If zero trust is the next first principle building block that we are going to install on our reduce-the-probability-of-a-material-cyber-event foundation, surely it is important enough to build a team to manage it. We need a team to create the processes for bringing new employees in and deciding which zero trust functional buckets they will belong to initially. The team will also decide how to change employee access when they move laterally within the organization to new jobs and new responsibilities. The team will further design the processes for when employees leave the organization by removing their access from the system. And finally, we’ll need an entirely different team focused on automating these procedures so that the team managing it doesn’t fat-finger the configuration changes and cause an Amazon S3 Bucket type error by leaving the digital windows and doors open for some bad guy to find.

Zero trust: key take-aways.

Zero trust is one of several first principle strategies that are essential in order to reduce the probability of material impact due to a cyber event.
Deploying and improving a zero trust design is a journey, not a destination.
A zero trust strategy assumes that your network is already compromised and tries to limit material damage if it turns out to be true.
It grants employees access to organizational resources on a need to know basis.
The two tactical approaches to zero trust deployment are logical segmentation and micro segmentation based on a handful of major organizational muscle groups like finance, marketing, etc.
Logical segmentation is restricting resource access by major organizational muscle groups based on applications tied to authenticated users.
Micro segmentation is restricting resource access by major organizational muscle groups based on applications tied to authenticated devices.
Initiatives fail not because the industry lacks the technology to implement but because network defender leadership doesn’t allocate sufficient people, automation, and policy resources to make them viable.
Zero trust deployments mitigate insider threats by reducing the attack surface against disgruntled employees and against cyber adversaries who, after stealing credentials, have the same resource permissions as a legitimate employee.

The journey toward zero-trust starts here.

Seven years after the fact, it’s easy for arm-chair network defenders to criticize the NSA for failing to install a zero trust network designed to reduce the impact of an Edward Snowden type insider threat attack.
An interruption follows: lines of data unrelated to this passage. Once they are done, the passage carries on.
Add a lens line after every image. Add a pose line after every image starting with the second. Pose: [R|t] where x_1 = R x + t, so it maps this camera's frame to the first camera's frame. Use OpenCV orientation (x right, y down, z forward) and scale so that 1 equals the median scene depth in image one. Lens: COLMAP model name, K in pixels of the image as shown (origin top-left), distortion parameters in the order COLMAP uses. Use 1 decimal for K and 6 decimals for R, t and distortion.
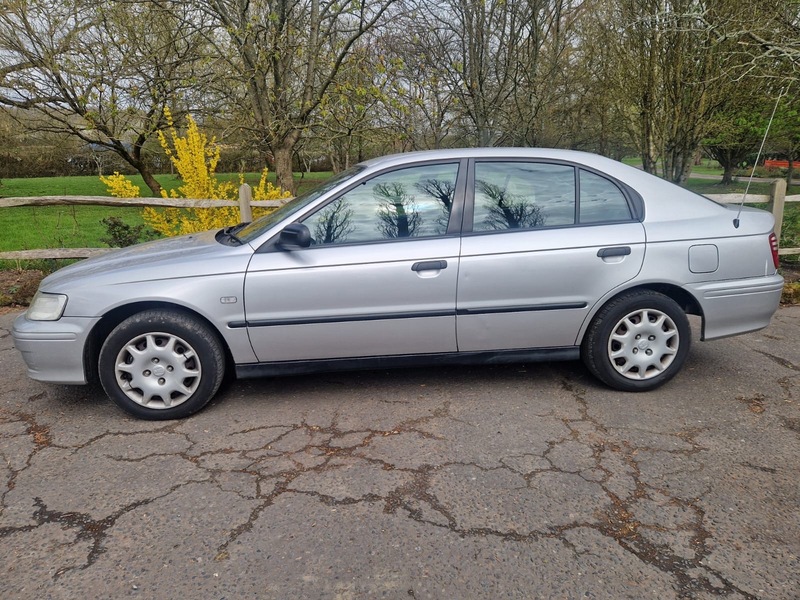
lens RADIAL K [[511.0, 0, 400.0], [0, 511.0, 300.0], [0, 0, 1]] dist [0.038717, -0.000636]
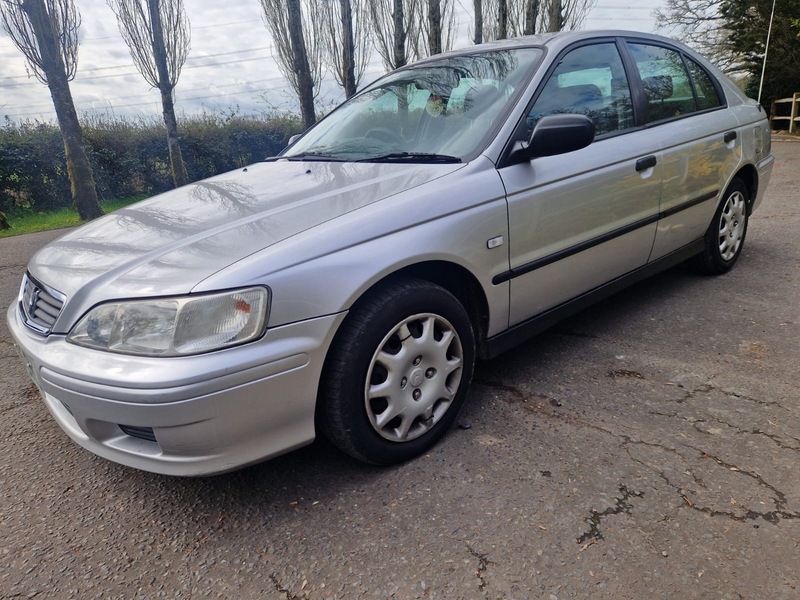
lens RADIAL K [[528.7, 0, 403.7], [0, 528.7, 302.1], [0, 0, 1]] dist [0.059680, -0.053568]
pose [[0.822239, -0.228573, 0.521227, -0.748403], [0.196822, 0.973503, 0.116420, -0.025585], [-0.534026, 0.006864, 0.845440, 0.457192]]
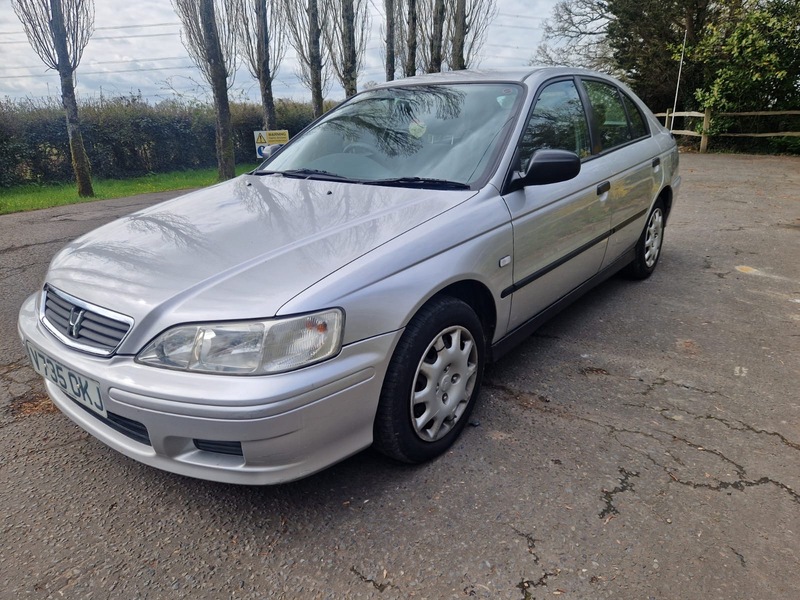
lens RADIAL K [[528.0, 0, 396.7], [0, 528.0, 295.4], [0, 0, 1]] dist [0.057763, -0.052123]
pose [[0.718223, -0.235854, 0.654621, -0.900690], [0.181567, 0.971732, 0.150898, -0.090478], [-0.671706, 0.010479, 0.740744, 0.499570]]
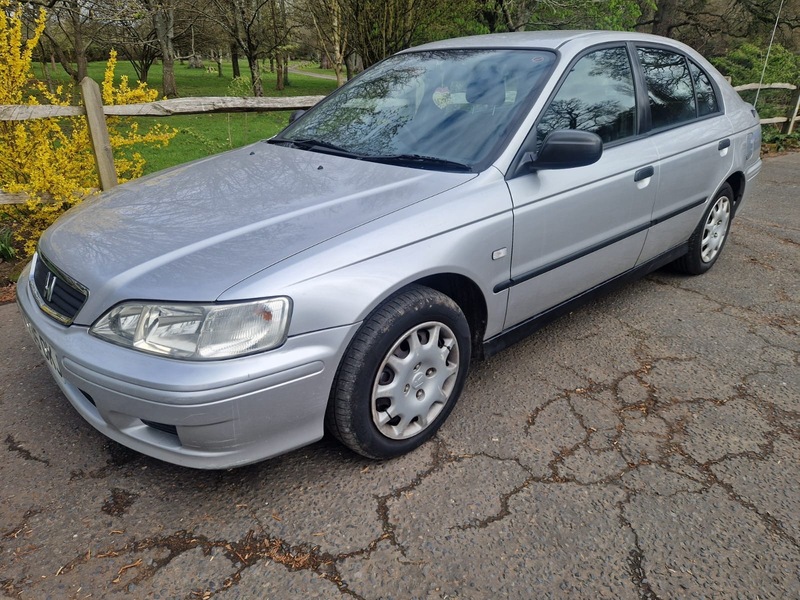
lens RADIAL K [[528.0, 0, 396.7], [0, 528.0, 295.4], [0, 0, 1]] dist [0.057763, -0.052123]
pose [[0.817211, -0.216675, 0.534058, -0.780876], [0.129809, 0.972028, 0.195732, -0.095244], [-0.561530, -0.090629, 0.822479, 0.458036]]
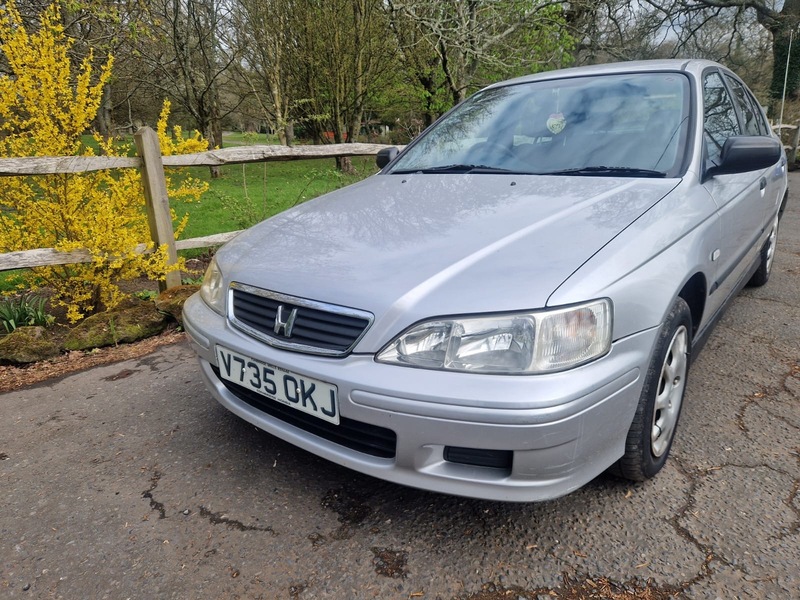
lens RADIAL K [[528.0, 0, 396.7], [0, 528.0, 295.4], [0, 0, 1]] dist [0.057763, -0.052123]
pose [[0.724611, -0.216922, 0.654128, -1.039269], [0.192796, 0.975078, 0.109786, -0.098952], [-0.661641, 0.046561, 0.748374, 0.702360]]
The startling truth is that most of us didn’t have that kind of network installed either. The sadder reality is that most of us still don’t have that kind of thing installed when we all know that we should.

At first glance, the prospect of converting our old M&M networks into zero trust networks appears daunting and expensive. But, instead of thinking of zero trust as a thing we have to do to finish, to put in our done pile, consider it a journey on the never ending path of improvement. As I said, there are probably a million things we can do on that zero trust journey. But there are things we can do right now with technology that we likey already own that will allow us to start closing those digital doors and windows. And even if we do leave one ajar by mistake, the data that the thief finds there will not significantly impact the organization. And that is why zero trust is the next building block we will install on our reduce-the-probability-of-material-impact-due-to-a-cyber-event strategy wall.